10.                               Successors and Binding Effect.


(a)                                 Assignment.  This Agreement shall not be assignable by either party without prior written consent of the other party.


(b)                                 Binding Effect.  This Agreement shall inure to the benefit of and be binding upon the parties hereto and their respective personal or legal representatives, executors, administrators and successors.



11.                               Miscellaneous.


(a)                                 Construction.  This Agreement shall be interpreted, construed and enforced in accordance with the laws of the State of Oklahoma.


(b)                                 Headings.  The captions of this Agreement are not part of the provisions hereof and shall have no force and effect.

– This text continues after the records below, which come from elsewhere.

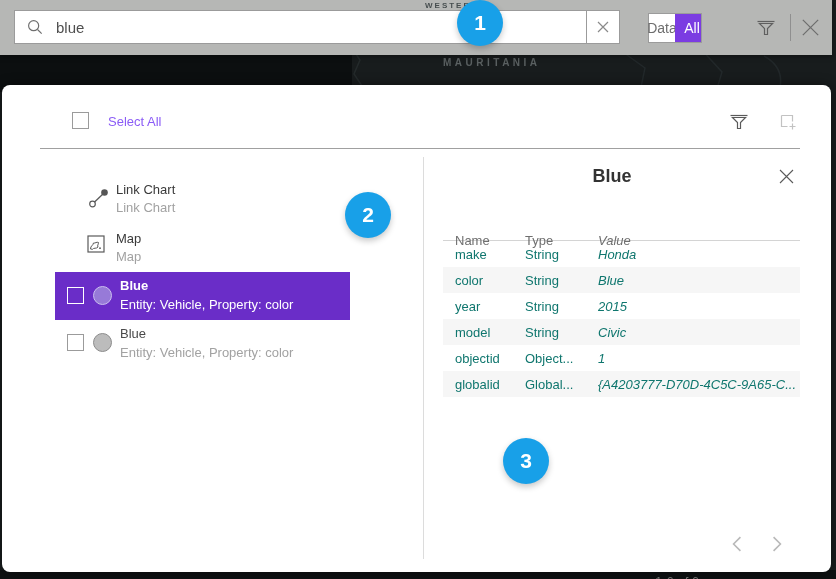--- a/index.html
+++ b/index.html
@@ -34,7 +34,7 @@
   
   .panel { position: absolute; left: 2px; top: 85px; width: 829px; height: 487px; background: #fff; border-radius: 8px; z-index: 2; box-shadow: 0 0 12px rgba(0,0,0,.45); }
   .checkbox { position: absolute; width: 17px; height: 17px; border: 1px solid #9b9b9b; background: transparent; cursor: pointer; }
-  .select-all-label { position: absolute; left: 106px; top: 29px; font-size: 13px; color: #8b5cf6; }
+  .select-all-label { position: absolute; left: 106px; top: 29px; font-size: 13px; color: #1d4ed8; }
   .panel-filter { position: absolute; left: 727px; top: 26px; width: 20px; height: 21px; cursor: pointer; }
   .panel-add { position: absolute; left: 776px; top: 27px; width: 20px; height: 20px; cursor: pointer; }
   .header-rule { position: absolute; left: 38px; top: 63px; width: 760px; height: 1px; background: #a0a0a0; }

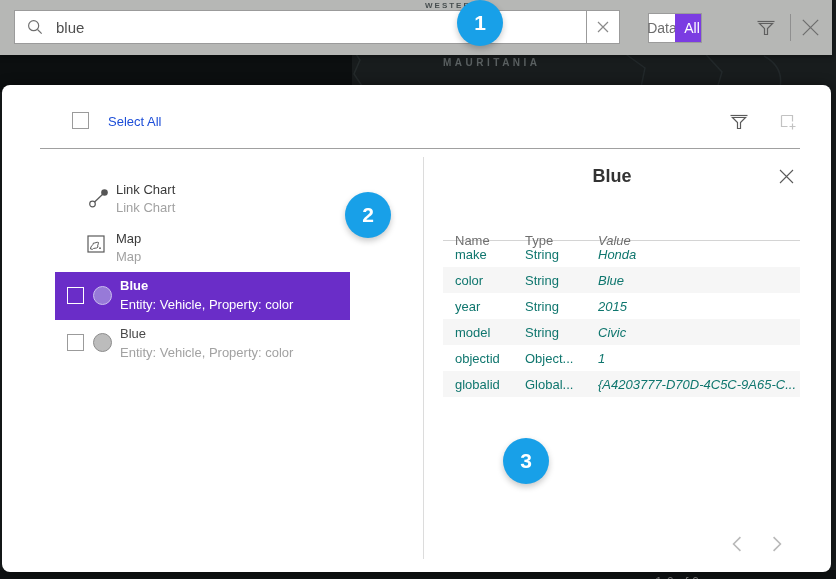--- a/index.html
+++ b/index.html
@@ -54,7 +54,7 @@
   .ptable { position: absolute; left: 441px; top: 133px; width: 357px; }
   .ptable-head { position: relative; height: 23px; font-size: 13px; color: #6f6f6f; border-bottom: 1px solid #d4d4d4; }
   .ptable-head span { position: absolute; top: 15px; }
-  .trow { position: relative; height: 26px; font-size: 13px; color: #0f766e; }
+  .trow { position: relative; height: 26px; font-size: 13px; color: #a21caf; }
   .trow.alt { background: #f6f6f6; }
   .trow span { position: absolute; top: 6px; white-space: nowrap; }
   .col1 { left: 12px; } .col2 { left: 82px; } .col3 { left: 155px; font-style: italic; }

(c)                                  Amendment.  This Agreement may not be amended or modified except by a written agreement executed by the parties hereto or their respective successors, assigns or the legal representatives as the case may be.


(d)                                 Notices.  All notices and other communications hereunder shall be in writing and shall be given by hand delivery to the other party or by registered or certified mail, return receipt requested, postage prepaid.  Notices and communications shall be effective when actually received by the addressee unless otherwise specifically provided in this Agreement.


(e)                                  Severability.  The invalidity or unenforceability of any provision of this Agreement shall not affect the validity or enforceability of any other provisions of this Agreement.


(f)                                   No Waiver.  The failure of either party to insist upon strict compliance with any provision hereof shall not be deemed to be a waiver of such provision or any other provision hereof.


(g)                                  Entire Agreement.  This Agreement contains the entire understanding of the Company and Mackey with respect to the subject matter hereof.


IN WITNESS WHEREOF, the parties hereto have executed this Agreement on the date and year first above written.